Если же по баринову слову не сбудется, то лучше нам допреж самим на мир идти и городских к тому склонить. Поклонимся хлебушком, рыбкой, убоинкой от своего изобилия. Голодный народ за хлеб святой крест с шеи снимет, а тем более на нашу сторону склонится. Вот это причинство и надлежит нам здесь соборно порешить.

Теперь все разом зашумели. Кричат, один другого не слушает.

Мельник орет:

— Знаем это дело по Фролкину примеру! Накормишь их, несытых! В одной Костроме сорок тысяч ртов, а, поди, по другим городам посчитай. Оберут дочиста!

— Верно! Палец им дай, они всю руку потянут.

— Нет! На мир надо склоняться. Против рожна не попрешь! Сам говоришь — одна Кострома сорок тысяч. А по всей губернии сколько? Не устоять Уреням супротив такой силы, — орет Лукич Селиверстов, что торговлишкой занимался.

— А тем более, народ отощал, злой, что волки о Николу Зимнего.

— С отощалыми-то легче! Какая в них сила?

— Всё от Господа!

— На мир идти!

— Затвориться!

— Пропадем в затворе!

— Отсидимся, милостив Бог!

Нафанаил восстал с простертой дланью. Огнем-полымем палит, честная скуфейка со лба на темечко сдвинулась. Велиим гласом орет, всех покрывает:

 

- 205 -

— Стоять, яко столпы веры истинной! Аввакуму подобными, быти, ибо на правящих след ему — благодать! Многие гонения претерпевали в вере истинной пребывающие, однако ж и доселе лампады наши пред святыми ликами теплются. В дебри уходили, в пещерах и звериных логовах укрывались, а устояли. Позор, разграбление и мученический венец принимали, а живы по сей день! Огнем себя палили и неопалимы остались!

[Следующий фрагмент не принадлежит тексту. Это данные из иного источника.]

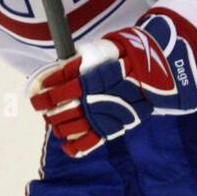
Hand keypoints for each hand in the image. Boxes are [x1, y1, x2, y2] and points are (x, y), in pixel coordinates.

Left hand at [28, 12, 196, 157]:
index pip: (57, 91)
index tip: (37, 94)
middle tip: (44, 107)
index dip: (43, 94)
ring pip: (69, 128)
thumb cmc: (129, 58)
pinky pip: (89, 142)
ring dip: (57, 126)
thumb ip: (82, 60)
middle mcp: (94, 100)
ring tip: (55, 122)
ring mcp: (103, 116)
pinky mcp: (112, 128)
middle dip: (48, 111)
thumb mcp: (106, 49)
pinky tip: (67, 143)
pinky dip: (75, 146)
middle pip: (60, 112)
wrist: (159, 73)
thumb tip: (60, 68)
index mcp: (90, 80)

И днесь смирится лютость супостатов, посрамлена будет гордыня антихристова! Устоим, не покоримся! В затворе пребудем, яко с нами Бог!

Страхолюден Нафанаил, аки лев рыкающий. Истинно на нем сила Господня! Кто за мир стоял, те устрашились и покорились. Также, конечно, всяк достаток свой посчитал, почто из него немалую часть сдавать городской швали? И царь думы крестьянские понял, встал, окрестился двуперстно и рек:

— Затворимся и станем нерушимо!

Убрались. Обмолотились. Что главное по крестьянству — всё справили, лен подергали, картошку порыли. Олень уже давно в Унже рога омочил — застуденели воды. Пали инеем на траву первые заморозки, и рябина в лесу пожухла.

— Пора!

Созвал царь всеобщий сход. Посчитали силу — с солдатами поболее трех сотен ружей набралось, хотя многие старинного изделия — шомпольные и даже кремневые с раструбом попадались. Постановили быть всем до едина в воинстве, кому призывной срок подошел. У кого же оружия нет — косу напрямь переладить или рогатину сотворить. Вилки тоже годятся, и на медведя с ними хаживают.

Когда до ратного устроения дело дошло, царь Петр всю премудрость свою показал. Отколь что взялось!

 

- 206 -

Словно Скобелев — белый генерал распоряжается. Разделил всё Урени на два конца, а каждый конец на три сотни. Назначил концевых, сотенных и десятских начальников. Аракчеевскую гать более чем на две версты разорили и в малом расстоянии потаенную в лесу землянку вырыли. Там Нилыча с подручными безотлучно пребывать оставили. Перед самими же Уренями многие засеки навалили из сосен.

— Сунься! Бери нас!

Ожидают городских в Уренях без особой тревоги. На Нилыча крепко надеются. Не сплошает старый, во время весть даст. Снежок по малости перепадает, но пути настоящего не становится. По Унже только шуга идет, льду нет.

Крестьянство ободрилось:

— Не пойдут на нас городские! Сплоховали! Жидки на расправу...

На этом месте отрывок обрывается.